LilXPimp takes us behind the scenes of his ‘Body Loose’ playlist.
It’s Monday and you already know that our Za’mood playlists – available on our Spotify account – have been updated and they’re ready to enhance your thoughts, feelings, and vibes.
But here’s something new. LilXPimp has decided to take us behind the scenes of his ‘Body Loose’ playlist, teaching us something more about his Club Culture journey. Through his playlist, he reveals musical and technical skills, plus some fun facts, of the most important artists who traced the musical evolution from the ’70s to the ’90s. It’s James Brown of course. Artwork by Massimiliano Marzucco.
James Brown, aka Funky President, was born in 1933 and died in 2006. He can be truly considered as the inventor and the first pioneer of funk music.
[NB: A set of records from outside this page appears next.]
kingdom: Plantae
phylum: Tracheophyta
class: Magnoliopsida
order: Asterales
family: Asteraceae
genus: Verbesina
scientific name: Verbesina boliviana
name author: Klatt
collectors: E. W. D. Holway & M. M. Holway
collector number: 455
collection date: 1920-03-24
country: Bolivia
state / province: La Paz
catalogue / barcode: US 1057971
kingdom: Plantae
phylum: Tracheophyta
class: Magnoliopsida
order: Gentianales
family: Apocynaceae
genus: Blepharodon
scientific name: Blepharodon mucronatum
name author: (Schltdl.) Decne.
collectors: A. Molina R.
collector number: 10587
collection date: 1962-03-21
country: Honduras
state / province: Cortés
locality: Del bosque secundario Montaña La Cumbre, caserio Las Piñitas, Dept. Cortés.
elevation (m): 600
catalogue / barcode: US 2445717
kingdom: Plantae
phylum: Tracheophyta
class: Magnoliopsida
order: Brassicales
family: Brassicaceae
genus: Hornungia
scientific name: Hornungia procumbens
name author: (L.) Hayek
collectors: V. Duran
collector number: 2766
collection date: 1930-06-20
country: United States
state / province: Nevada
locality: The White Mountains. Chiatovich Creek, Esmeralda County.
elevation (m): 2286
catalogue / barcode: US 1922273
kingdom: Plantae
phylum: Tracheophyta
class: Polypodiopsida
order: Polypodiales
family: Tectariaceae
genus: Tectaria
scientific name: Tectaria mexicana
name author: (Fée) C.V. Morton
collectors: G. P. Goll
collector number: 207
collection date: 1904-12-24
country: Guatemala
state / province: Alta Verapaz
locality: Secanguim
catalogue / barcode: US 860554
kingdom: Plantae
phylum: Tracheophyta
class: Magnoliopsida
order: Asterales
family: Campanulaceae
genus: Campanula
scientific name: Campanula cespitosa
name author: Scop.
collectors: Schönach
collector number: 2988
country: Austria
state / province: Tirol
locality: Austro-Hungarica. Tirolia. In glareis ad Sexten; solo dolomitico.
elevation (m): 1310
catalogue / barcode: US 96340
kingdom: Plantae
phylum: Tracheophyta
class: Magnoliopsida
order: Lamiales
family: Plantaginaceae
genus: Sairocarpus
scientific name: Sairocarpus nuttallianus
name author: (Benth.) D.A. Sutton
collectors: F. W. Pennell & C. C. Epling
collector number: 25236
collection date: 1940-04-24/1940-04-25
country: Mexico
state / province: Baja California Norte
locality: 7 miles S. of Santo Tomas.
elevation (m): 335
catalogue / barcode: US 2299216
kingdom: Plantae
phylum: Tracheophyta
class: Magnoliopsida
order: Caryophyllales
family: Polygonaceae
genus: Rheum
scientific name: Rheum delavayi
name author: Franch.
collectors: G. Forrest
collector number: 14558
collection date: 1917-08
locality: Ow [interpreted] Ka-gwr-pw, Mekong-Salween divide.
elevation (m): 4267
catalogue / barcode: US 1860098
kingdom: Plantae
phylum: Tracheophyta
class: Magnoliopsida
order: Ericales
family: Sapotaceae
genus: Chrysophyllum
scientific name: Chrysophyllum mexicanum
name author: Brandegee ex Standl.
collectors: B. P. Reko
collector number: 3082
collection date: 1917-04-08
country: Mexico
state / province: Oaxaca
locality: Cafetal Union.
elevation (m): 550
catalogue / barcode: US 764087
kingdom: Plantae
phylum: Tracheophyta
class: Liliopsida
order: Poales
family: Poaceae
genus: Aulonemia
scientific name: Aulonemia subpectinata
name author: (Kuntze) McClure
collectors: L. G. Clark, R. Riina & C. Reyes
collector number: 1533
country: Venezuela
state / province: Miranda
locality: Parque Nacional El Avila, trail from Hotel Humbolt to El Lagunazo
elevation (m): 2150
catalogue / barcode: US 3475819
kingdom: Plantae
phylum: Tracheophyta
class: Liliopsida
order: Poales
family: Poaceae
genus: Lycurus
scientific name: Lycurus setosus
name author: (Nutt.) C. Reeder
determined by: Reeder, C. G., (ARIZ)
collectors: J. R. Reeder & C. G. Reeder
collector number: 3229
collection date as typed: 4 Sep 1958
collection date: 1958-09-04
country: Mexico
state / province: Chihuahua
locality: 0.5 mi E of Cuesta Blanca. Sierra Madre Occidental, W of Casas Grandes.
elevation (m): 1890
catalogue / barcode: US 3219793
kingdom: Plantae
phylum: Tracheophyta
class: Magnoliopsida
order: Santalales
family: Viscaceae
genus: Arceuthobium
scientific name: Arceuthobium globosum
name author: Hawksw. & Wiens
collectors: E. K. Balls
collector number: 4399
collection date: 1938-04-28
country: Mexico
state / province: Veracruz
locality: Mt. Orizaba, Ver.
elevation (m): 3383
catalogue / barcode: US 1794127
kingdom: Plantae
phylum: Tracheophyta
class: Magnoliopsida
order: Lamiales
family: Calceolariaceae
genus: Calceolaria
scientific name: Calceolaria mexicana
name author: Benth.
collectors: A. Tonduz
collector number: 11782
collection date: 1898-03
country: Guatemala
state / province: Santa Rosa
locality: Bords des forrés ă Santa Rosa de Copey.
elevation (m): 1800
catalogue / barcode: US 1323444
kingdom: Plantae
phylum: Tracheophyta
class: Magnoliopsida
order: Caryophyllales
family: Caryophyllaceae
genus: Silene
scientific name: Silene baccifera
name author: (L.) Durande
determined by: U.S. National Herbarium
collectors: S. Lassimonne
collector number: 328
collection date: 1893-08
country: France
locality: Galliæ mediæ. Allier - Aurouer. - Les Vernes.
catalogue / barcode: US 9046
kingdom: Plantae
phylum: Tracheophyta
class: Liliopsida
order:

During the ’60s he began to emphasize the upbeat of each bar, rather than on the beat; this rhythmic change, highlighted by syncopated guitars which play on the upbeat, is clear in one of his first famous track, ‘Papa’s got a Brand New Bag ‘ (1965):
During the 70’s Mr.Brown started changing the number of bars and distorting the musical writing: he began to compose songs no longer following the rule of 18 bars – like soul and blues ones. You can find this technical change in the famous song ‘Get Up’, better known as ‘Sex Machine’:
In 1974 he performed in front of 120,000 people along with other artists like Etta James, B.B. King, and Bill Withers during the pre-show concert for the historic Ali-Foreman fight. The explosion of Disco Music compromised his career as a soul music artist until 1984 when the DJ, singer, songwriter and producer Afrika Bambaataa decided to collaborate with the Funky President for his track ‘Unity’:
His career continued with ups and downs until 1986, when he was included in the Rock and Roll Hall of Fame. James Brown is the artist who has the highest number of singles ranked in the Billboard Hot 100 – second only to Elvis Presley – and according to WhoSampled, he is the most sampled artist of all time. Fun fact: the first hip-hop record to use a James Brown’ sample was ‘Eric B. Is President’ by Eric B. & Rakim.